Supplied passage: Begin

Feature Request: Video-Level Semantic Search and Multi-Video Chat Support

**Problem Statement**

  Currently, VSS supports chat/Q&A functionality only on a per-video basis. Users must know the specific video ID beforehand to query
   it. There's no way to:

  1. Search across all videos semantically (e.g., "find all videos with accidents")
  2. Chat with multiple videos simultaneously (e.g., "analyze patterns across these 5 accident videos")

  This limits VSS use cases where users have large video libraries and need to:
  - Discover relevant videos based on content, not just metadata
  - Ask questions that span multiple videos
  - Analyze patterns/trends across video collections

  ---
  **Proposed Solution**

  Add video-level semantic search capabilities to VSS:

  1. Video-Level Indexing

  - After video summarization completes, index the video summary into a dedicated Milvus collection
  - Store embeddings of video summaries (not just frame-level embeddings)
  - Include metadata: tags, custom fields, timestamps

  2. Cross-Video Search API

  - New endpoint: POST /videos/search
  - Input: Natural language query (e.g., "show me forklift accidents")
  - Output: Ranked list of relevant video IDs with similarity scores
  - Support filtering by tags, custom metadata, time ranges

  3. Multi-Video Chat Enhancement

  - Enhance existing POST /chat/completions to properly aggregate context from multiple videos
  - Current implementation accepts id: [list] but unclear if it truly aggregates multi-video context
  - Ensure RAG retrieves relevant information across all specified videos

  ---
  **Technical Architecture**

  Proposed Components

  1. Video-Level Milvus Collection
  Collection: "video_summaries"
  Schema:
    - vss_video_id: VARCHAR (unique identifier)
    - summary_embedding: FLOAT_VECTOR (embedded summary text)
    - summary_text: VARCHAR (full summary for retrieval)
    - tags: JSON (user-defined tags)
    - custom_metadata: JSON (arbitrary fields)
    - created_at: INT64 (timestamp)

  2. Video Indexing Hook
  - Location: via_stream_handler.py after video summary generation
  - Action: Embed summary → Insert into video-level collection
  - Error handling: Non-blocking (don't fail summarization if indexing fails)

  3. New API Endpoint
  POST /videos/search
  Request:
  {
    "query": "show me accident videos",
    "filters": {"tags": ["accident"], "metadata": {...}},
    "top_k": 10,
    "threshold": 0.7
  }

  Response:
  {
    "results": [
      {"vss_video_id": "...", "score": 0.89, "summary": "...", ...}
    ],
    "total_found": 15
  }

  4. Combined Search + Chat Endpoint (Optional)

Supplied passage: End
Dataset content: Begin

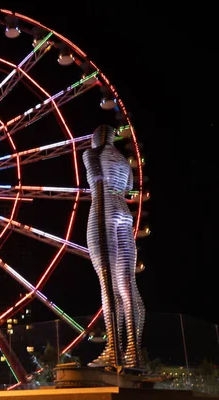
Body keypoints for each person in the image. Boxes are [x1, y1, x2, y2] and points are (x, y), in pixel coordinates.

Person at [83, 125, 145, 369]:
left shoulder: (92, 154)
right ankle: (133, 350)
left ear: (97, 137)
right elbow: (128, 188)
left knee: (107, 282)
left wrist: (100, 221)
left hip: (103, 211)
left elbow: (98, 186)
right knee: (128, 285)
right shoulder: (122, 160)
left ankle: (113, 350)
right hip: (123, 212)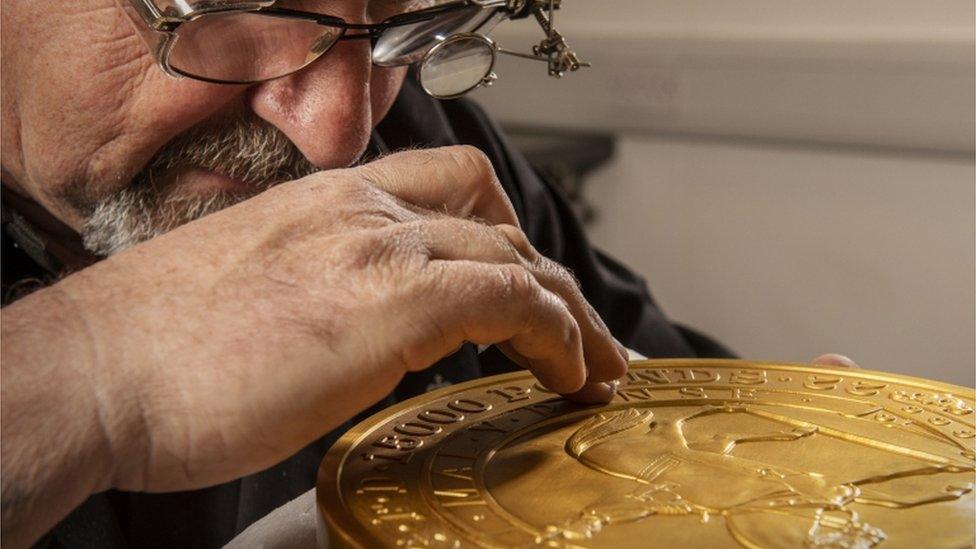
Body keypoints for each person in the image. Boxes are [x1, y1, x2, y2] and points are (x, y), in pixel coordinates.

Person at [0, 1, 856, 547]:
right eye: (230, 4)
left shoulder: (426, 143)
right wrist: (87, 372)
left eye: (402, 14)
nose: (337, 136)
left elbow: (648, 416)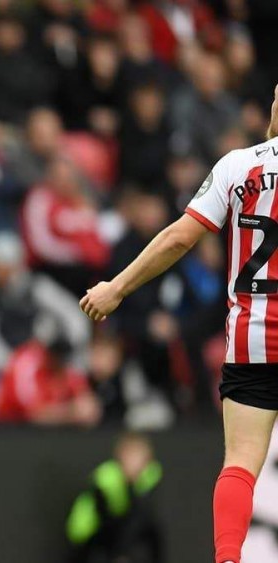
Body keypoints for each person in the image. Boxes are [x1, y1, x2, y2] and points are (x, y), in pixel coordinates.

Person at [81, 82, 278, 563]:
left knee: (240, 462)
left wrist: (117, 287)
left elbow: (177, 238)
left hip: (253, 339)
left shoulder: (238, 166)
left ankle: (227, 558)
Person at [65, 432, 163, 563]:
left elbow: (141, 514)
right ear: (120, 456)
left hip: (120, 530)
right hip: (88, 532)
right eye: (130, 457)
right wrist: (119, 555)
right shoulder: (105, 478)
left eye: (138, 458)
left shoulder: (148, 476)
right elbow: (105, 518)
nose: (134, 463)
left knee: (150, 528)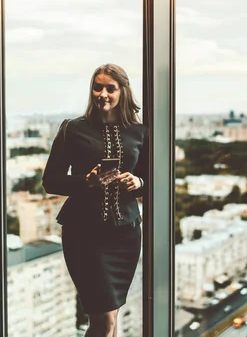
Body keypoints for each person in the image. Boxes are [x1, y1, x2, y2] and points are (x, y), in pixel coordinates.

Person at [42, 63, 148, 337]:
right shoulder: (72, 129)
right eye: (97, 86)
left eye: (110, 88)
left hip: (125, 236)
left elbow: (150, 180)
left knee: (110, 319)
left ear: (123, 91)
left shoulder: (139, 132)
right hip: (84, 235)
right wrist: (85, 182)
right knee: (103, 323)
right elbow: (50, 181)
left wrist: (138, 182)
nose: (102, 93)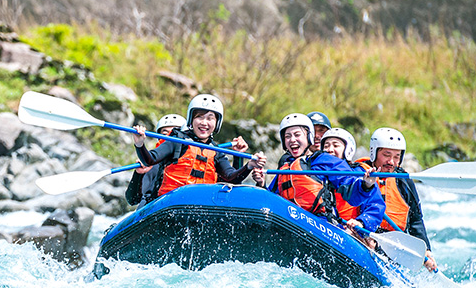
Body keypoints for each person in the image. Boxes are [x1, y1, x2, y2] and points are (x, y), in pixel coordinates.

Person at [255, 113, 384, 231]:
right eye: (287, 136)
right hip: (290, 223)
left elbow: (352, 192)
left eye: (297, 135)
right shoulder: (284, 169)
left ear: (308, 137)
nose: (292, 140)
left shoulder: (324, 160)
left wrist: (366, 185)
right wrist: (261, 183)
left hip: (322, 225)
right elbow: (270, 200)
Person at [133, 94, 264, 203]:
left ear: (216, 123)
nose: (204, 122)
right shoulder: (176, 141)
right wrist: (140, 144)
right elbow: (150, 160)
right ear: (191, 119)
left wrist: (249, 166)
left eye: (210, 118)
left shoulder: (215, 151)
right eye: (199, 117)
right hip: (172, 202)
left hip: (202, 204)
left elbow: (232, 178)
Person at [361, 127, 437, 271]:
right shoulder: (358, 172)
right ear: (374, 153)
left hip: (392, 245)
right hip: (362, 235)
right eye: (386, 155)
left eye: (396, 156)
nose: (391, 161)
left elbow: (415, 219)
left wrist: (426, 250)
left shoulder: (404, 182)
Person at [318, 127, 384, 245]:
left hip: (351, 230)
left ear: (347, 150)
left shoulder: (359, 174)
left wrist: (361, 223)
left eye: (335, 145)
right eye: (326, 145)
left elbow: (376, 205)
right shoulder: (316, 171)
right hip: (323, 224)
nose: (329, 149)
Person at [125, 113, 185, 206]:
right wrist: (139, 175)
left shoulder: (191, 162)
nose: (170, 138)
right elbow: (132, 200)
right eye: (165, 134)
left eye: (175, 134)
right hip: (155, 210)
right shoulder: (150, 162)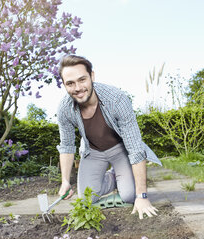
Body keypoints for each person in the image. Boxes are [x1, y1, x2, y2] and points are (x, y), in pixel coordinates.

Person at [56, 55, 162, 219]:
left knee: (129, 196)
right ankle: (114, 177)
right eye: (70, 83)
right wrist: (65, 181)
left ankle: (123, 175)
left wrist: (142, 197)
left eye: (82, 79)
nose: (77, 88)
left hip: (121, 150)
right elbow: (67, 147)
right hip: (93, 152)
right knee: (86, 198)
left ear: (92, 76)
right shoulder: (65, 109)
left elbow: (135, 148)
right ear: (64, 84)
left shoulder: (117, 99)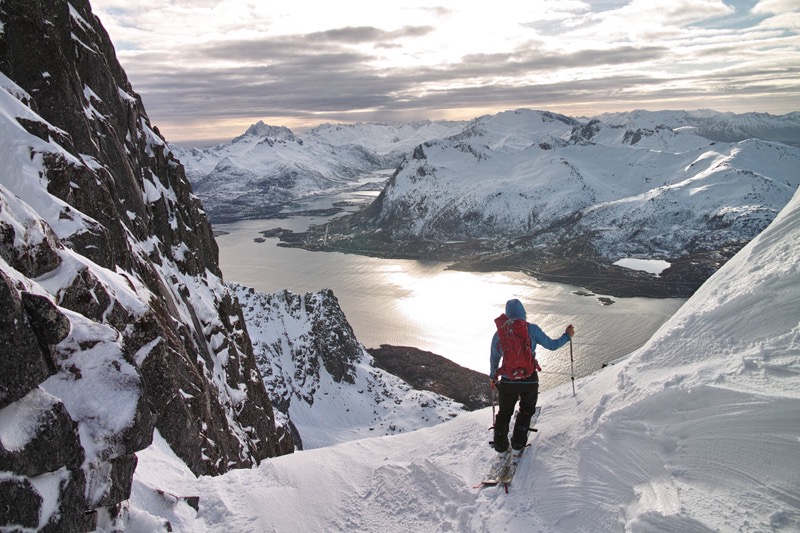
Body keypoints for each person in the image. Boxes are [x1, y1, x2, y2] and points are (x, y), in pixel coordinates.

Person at [489, 298, 575, 453]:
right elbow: (552, 345)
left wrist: (493, 377)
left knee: (504, 413)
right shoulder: (532, 329)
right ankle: (518, 444)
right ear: (523, 312)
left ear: (507, 314)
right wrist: (567, 336)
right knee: (526, 410)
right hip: (529, 379)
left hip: (508, 381)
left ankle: (500, 446)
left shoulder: (500, 333)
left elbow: (494, 358)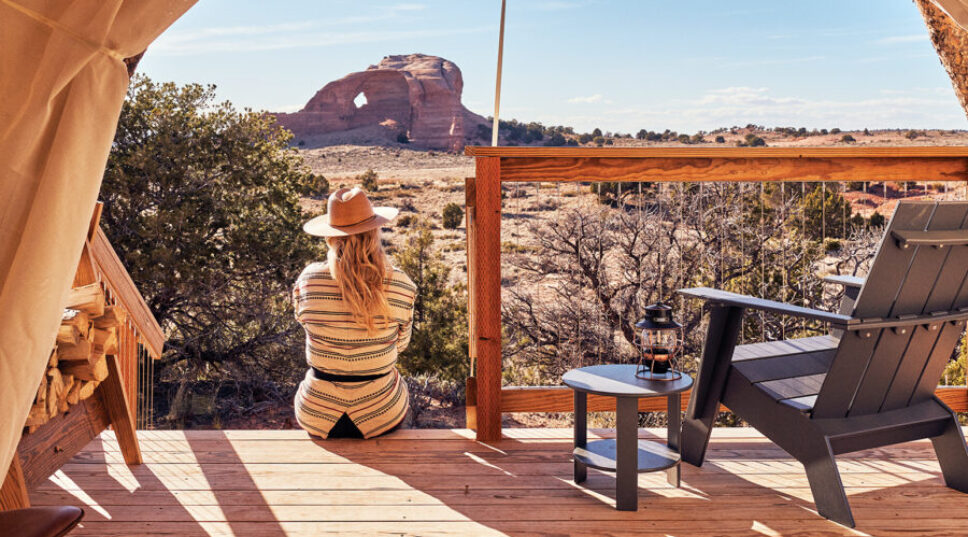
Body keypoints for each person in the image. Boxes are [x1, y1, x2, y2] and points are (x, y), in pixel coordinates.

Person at [292, 187, 416, 439]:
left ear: (330, 237)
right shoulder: (401, 284)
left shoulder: (308, 280)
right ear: (374, 232)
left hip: (317, 411)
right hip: (381, 411)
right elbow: (400, 345)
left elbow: (304, 323)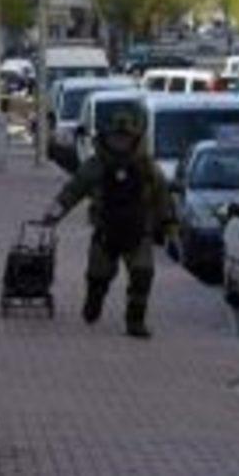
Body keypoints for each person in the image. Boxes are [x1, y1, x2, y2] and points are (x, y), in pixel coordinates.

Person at [43, 105, 175, 338]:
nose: (121, 142)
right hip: (106, 230)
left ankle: (135, 322)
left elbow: (162, 195)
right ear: (108, 136)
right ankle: (93, 302)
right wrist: (53, 214)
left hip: (138, 232)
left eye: (126, 137)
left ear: (135, 138)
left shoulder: (146, 166)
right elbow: (72, 191)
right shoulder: (97, 165)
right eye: (117, 137)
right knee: (98, 276)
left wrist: (169, 223)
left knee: (142, 275)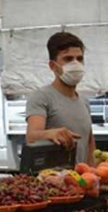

Dataset content: End

== Work instructions ==
(1) In the feature request on video-level semantic search, which file is named as the location for the video indexing hook?
(2) Proceed with the feature request on video-level semantic search, picking up right after its final line.

== Outputs by task ==
(1) via_stream_handler.py

(2)
  POST /videos/search-and-chat
  Request:
  {
    "search_query": "accident videos",
    "chat_question": "What caused these accidents?",
    "top_k": 5
  }

  Response:
  {
    "search_results": [...],
    "chat_response": {...}
  }

  ---
 **Implementation Details**

  Integration Points

  File 1: src/vss-engine/src/via_stream_handler.py
  - Add video indexing after video summary generation (around line 1350)
  - Call new VideoLevelIndexer service
  - Configuration flag: enable_video_search (default: true)

  File 2: src/vss-engine/src/via_server.py
  - Add /videos/search endpoint (around line 1900)
  - Add /videos/search-and-chat endpoint
  - Verify /chat/completions properly handles multiple video IDs

  File 3: src/vss-engine/src/vss_api_models.py
  - Add VideoSearchQuery model
  - Add VideoSearchResponse model
  - Add SearchAndChatQuery model

  File 4: src/vss-engine/src/video_search/ (NEW MODULE)
  - video_indexer.py: Milvus collection management
  - embedding_service.py: Embed video summaries (reuse existing models)

  Configuration

  # New environment variables
  ENABLE_VIDEO_SEARCH=true
  VIDEO_SEARCH_COLLECTION=video_summaries
  VIDEO_EMBEDDING_MODEL=nvidia/nv-embedqa-e5-v5
  VIDEO_SEARCH_TOP_K_DEFAULT=10

  ---
  **Use Cases**

  Use Case 1: Safety Monitoring

  Scenario: Warehouse with 1000+ hours of footageQuery: "Show me all forklift near-miss incidents"Flow:
  1. Search: Returns 15 relevant videos with scores
  2. User reviews top results
  3. Multi-chat: "What are common factors in these incidents?"

  Use Case 2: Compliance Audit

  Scenario: Review PPE compliance across facilitiesQuery: "Find videos where workers aren't wearing helmets"Flow:
  1. Search with metadata filter: {"facility": "warehouse_A"}
  2. Returns tagged videos
  3. Multi-chat: "Generate compliance report for these videos"

  Use Case 3: Pattern Analysis

  Scenario: Traffic analysis across multiple intersectionsQuery: "Analyze traffic patterns at high-congestion locations"Flow:
  1. Search: Find videos tagged "high_traffic"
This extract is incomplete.